## ACTION ITEM
Character for character, transcribe the entries below, minus the images.

(DATA TO PROCESS)

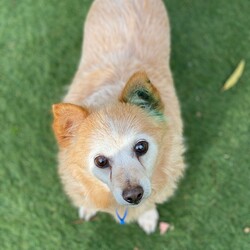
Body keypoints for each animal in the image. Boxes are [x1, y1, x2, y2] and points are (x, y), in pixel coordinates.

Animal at [51, 0, 185, 234]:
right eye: (100, 161)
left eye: (141, 147)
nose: (134, 195)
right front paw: (88, 207)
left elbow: (149, 203)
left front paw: (147, 216)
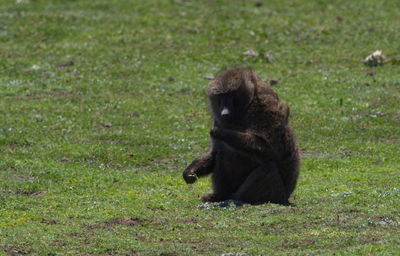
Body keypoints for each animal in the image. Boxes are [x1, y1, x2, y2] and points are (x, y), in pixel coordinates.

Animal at [183, 67, 298, 205]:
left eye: (231, 95)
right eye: (221, 96)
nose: (224, 113)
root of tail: (286, 196)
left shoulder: (264, 105)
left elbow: (270, 150)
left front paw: (221, 132)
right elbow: (215, 151)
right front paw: (190, 173)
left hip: (276, 193)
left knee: (268, 168)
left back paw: (236, 198)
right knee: (221, 153)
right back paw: (220, 196)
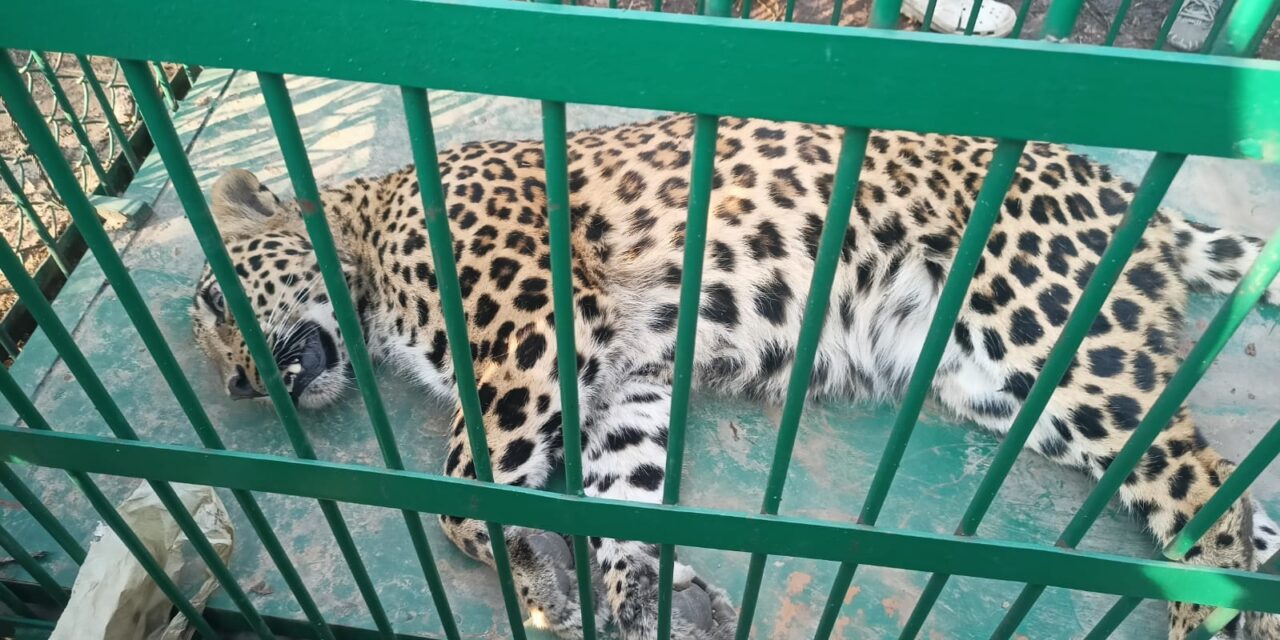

(End DATA TO PROCESS)

## PROBLEM SOLUTION
Body keypoints for each animal in the image. Boxes are [x1, y1, x2, y2] and points are (x, y), in pixel coordinates.

Animal at [51, 0, 185, 234]:
right eye: (100, 161)
left eye: (141, 147)
nose: (134, 195)
right front paw: (88, 207)
left elbow: (149, 203)
left front paw: (147, 216)
Body keypoints for each animal in the image. Boxes are [x1, y1, x2, y2] and points are (x, y), in pixel coordinates.

Animal at [183, 67, 298, 205]:
left eye: (231, 95)
right eye: (221, 96)
nose: (224, 113)
root of tail: (286, 196)
left shoulder: (264, 105)
left elbow: (270, 150)
left front paw: (221, 132)
right elbow: (215, 151)
right front paw: (190, 173)
left hip: (276, 193)
left knee: (268, 168)
left back paw: (236, 198)
right knee: (221, 153)
right back paw: (220, 196)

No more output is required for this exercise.